On 6 March, women students at King Khalid University in Abha, 'Asir Province, protested against "allowing the campus to deteriorate [and] ongoing corruption in the country". The protest was continued by 1000 women on 7 March. Security forces attacked the students "with batons, fire extinguishers, and water hoses", injuring 50 and leading to the death of Hajer al-Yazidi. The security forces' actions were criticised on social networking services including Twitter. A King Khalid University statement described the events, stating, "The situation evolved and chaos spread along with damage to public property and the use of fire extinguishers and water hoses against the other female students. Some lost consciousness and had to be taken away for medical assistance, and the university and the relevant authorities took the necessary security measures, until the complex was completely evacuated. The university will explore all the factors that led to the situation and deal with them, in the interest of public safety".

On 10 March, women at King Khalid University carried out a sit-in and men at the university carried out another protest, both calling for Abdullah al-Rashid, the head of King Khalid University, to resign or be dismissed.
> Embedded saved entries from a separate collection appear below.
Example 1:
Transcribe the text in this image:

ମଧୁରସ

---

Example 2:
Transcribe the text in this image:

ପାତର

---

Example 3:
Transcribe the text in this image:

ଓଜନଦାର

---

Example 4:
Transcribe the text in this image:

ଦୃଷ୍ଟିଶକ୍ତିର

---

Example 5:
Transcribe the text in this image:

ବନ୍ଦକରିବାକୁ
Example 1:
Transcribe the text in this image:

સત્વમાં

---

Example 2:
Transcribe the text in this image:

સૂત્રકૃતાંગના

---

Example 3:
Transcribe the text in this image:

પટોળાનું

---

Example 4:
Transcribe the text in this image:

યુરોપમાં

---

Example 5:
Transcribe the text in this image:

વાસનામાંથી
Governor Faisal bin Khalid of 'Asir Province ordered an investigation to "consider the demands of the students" and said that the students' demands would be passed on to King Abdullah. Deputy Governor of 'Asir Province, Abdel Karim al-Hunaini, stated that the students had the right to protest.

===Mid-March===
Following the King Khalid University protests in Abha, protests took place in Riyadh, al-Namas, Arar, Qatif and al-Rabeeya. A student criticised university conditions at a public meeting with the head of Taibah University in Medina and was expelled as a result. The Arab Network for Human Rights Information claimed that there was a "[protest] movement [spreading] at the universities level".

The Saudi Civil and Political Rights Association (ACPRA) organised 38 people who planned a hunger strike on 15–16 March to call for ACPRA co-founder Mohammed Saleh al-Bejadi to be released from prison.

== April ==
On 8 April, first-year women students at Tabuk University protested against faculty behaviour and nepotism, called for better services and assessment, the right to use mobile telephones and the opening of a dental clinic, and called for some expatriate faculty to be replaced by Saudis.
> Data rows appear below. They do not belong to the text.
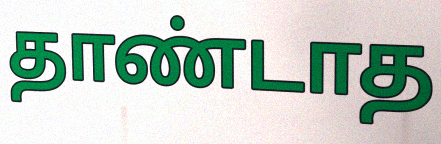
தாண்டாத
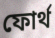
ফোর্থ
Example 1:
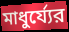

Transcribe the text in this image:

মাধুর্য্যের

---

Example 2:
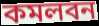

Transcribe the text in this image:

কমলবন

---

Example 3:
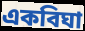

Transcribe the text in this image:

একবিঘা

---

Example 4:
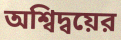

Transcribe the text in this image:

অশ্বিদ্বয়ের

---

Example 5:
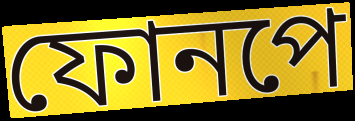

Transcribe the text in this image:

ফোনপে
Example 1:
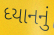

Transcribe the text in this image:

ધ્યાનનું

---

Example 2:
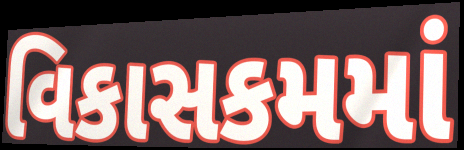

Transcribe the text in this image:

વિકાસકમમાં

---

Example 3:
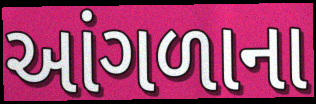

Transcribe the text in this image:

On 10 April, Mohammed Saleh al-Bejadi, co-founder of the Saudi Civil and Political Rights Association (ACPRA), was sentenced to four years' imprisonment and a five-year ban on foreign travel for "unlawfully establishing a human rights organisation; distorting the state's reputation in media; impugning judicial independence; instigating relatives of political detainees to demonstrate and protest; and possessing censored books".
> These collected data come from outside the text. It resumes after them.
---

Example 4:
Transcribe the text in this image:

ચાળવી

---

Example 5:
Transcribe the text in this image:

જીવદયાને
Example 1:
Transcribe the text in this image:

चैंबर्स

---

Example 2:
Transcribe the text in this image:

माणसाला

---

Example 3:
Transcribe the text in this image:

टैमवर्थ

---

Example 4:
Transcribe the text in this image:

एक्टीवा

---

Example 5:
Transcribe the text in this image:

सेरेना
Protests against the House of Saud and calling for prisoner release were held in towns in the Qatif region on 20 April.

== May ==
In mid-May, Kamel Abbas al-Ahmed, the brother of the founder and director of the Institute for Gulf Affairs, Ali Abbas al-Ahmed, was arrested. The Arabic Network for Human Rights Information (ANHRI) believed that Kamel al-Ahmed was arrested for his political activities in opposition to discrimination against Shia and for his brother's activities as an expatriate Saudi dissident.

==June==
About 20 people protested in the Sahara mall in Riyadh on the evening of 6 June, calling for uncharged prisoners to be released. They called out "release the distressed" and "freedom". A blogger published videos of the protest.

On 29 June, to celebrate the anniversary of the June 2011 women's driving campaign launch, a member of the My Right to Dignity women's rights campaign drove her car in Riyadh. She stated that she had driven about 30–40 times in 2011 and that about 100 Saudi women had driven regularly since June 2011.